──────── Fragmento de texto

Los muertos


Fotografía de Sebastián Salgado

Dicen que los elefantes lloran a sus muertos. Los velan. Los acompañan, se quedan allí donde el cuerpo se funde hasta los huesos. Dan vueltas lentamente, se agachan, tocan con su trompa apenada, parece que llorasen –lloran- como lo haces tú por tu muerto ante su cuerpo, su tumba. El dolor por la muerte. El duelo.

En este país de caudillos, de tatas como montañas, de padres de la Patria que lideran el ritual del mono mayor y guían con su ejemplo, estamos jodidos. Porque esos caudillos que ya no distinguen dónde acaba su piel y comienza el Estado, esos que arengan masas y agitan a sus huestes, respetan poco la vida y no se sabe si respetan a los muertos. Y entonces la vida vale madres, no vale. Y si no se respeta la vida, no se respeta a los muertos (Marcelo, tus huesos dónde estarán, las lágrimas de los tuyos buscan ese suelo para regar).

¿Cuándo, en qué momento se habrá olvidado Evo-mono-Estado de sus compañeros muertos a golpes, a bala, a fuego ardiendo en el infierno, con el rostro estallado por el cazabobo de la erradicación? ¿En qué momento se habrá olvidado que cuando el narco era narco pero no tanto, cuando todavía se peleaba por la vida con la coca como bandera y la peste blanca era cosa de muchos pero no de todos, tropas de soldados entrenados por los gringos entraban a patadas a sus casas fusil en mano, sapos y culebras por la boca, y los tiraban al piso a golpes, las wawas chillando a media noche?

────────────────
──────── Datos de entrada

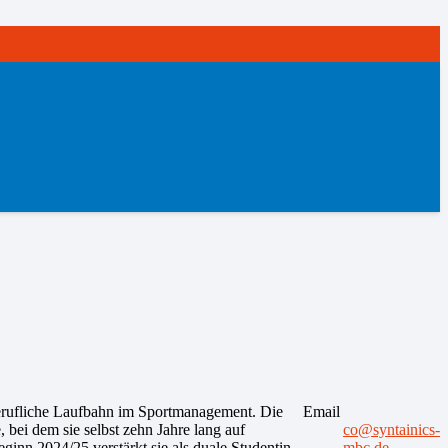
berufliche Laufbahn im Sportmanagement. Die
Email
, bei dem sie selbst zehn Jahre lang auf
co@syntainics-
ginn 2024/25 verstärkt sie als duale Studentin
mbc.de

────────────────
──────── Datos de entrada

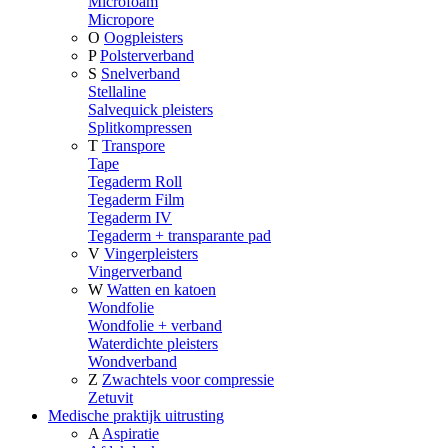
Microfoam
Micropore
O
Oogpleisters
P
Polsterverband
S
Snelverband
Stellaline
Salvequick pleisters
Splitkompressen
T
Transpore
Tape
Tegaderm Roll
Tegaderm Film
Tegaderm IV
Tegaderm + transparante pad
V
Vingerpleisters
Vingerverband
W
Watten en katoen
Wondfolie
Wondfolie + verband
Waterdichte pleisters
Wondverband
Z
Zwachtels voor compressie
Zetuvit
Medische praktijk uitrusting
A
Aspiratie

────────────────

• **Enunciado**
Reproduce el texto sobre los muertos desde "En este país" hasta "suelo para regar).", este último incluido. El listado no cumple ninguna función aquí.

• **Solución del ejercicio**
En este país de caudillos, de tatas como montañas, de padres de la Patria que lideran el ritual del mono mayor y guían con su ejemplo, estamos jodidos. Porque esos caudillos que ya no distinguen dónde acaba su piel y comienza el Estado, esos que arengan masas y agitan a sus huestes, respetan poco la vida y no se sabe si respetan a los muertos. Y entonces la vida vale madres, no vale. Y si no se respeta la vida, no se respeta a los muertos (Marcelo, tus huesos dónde estarán, las lágrimas de los tuyos buscan ese suelo para regar).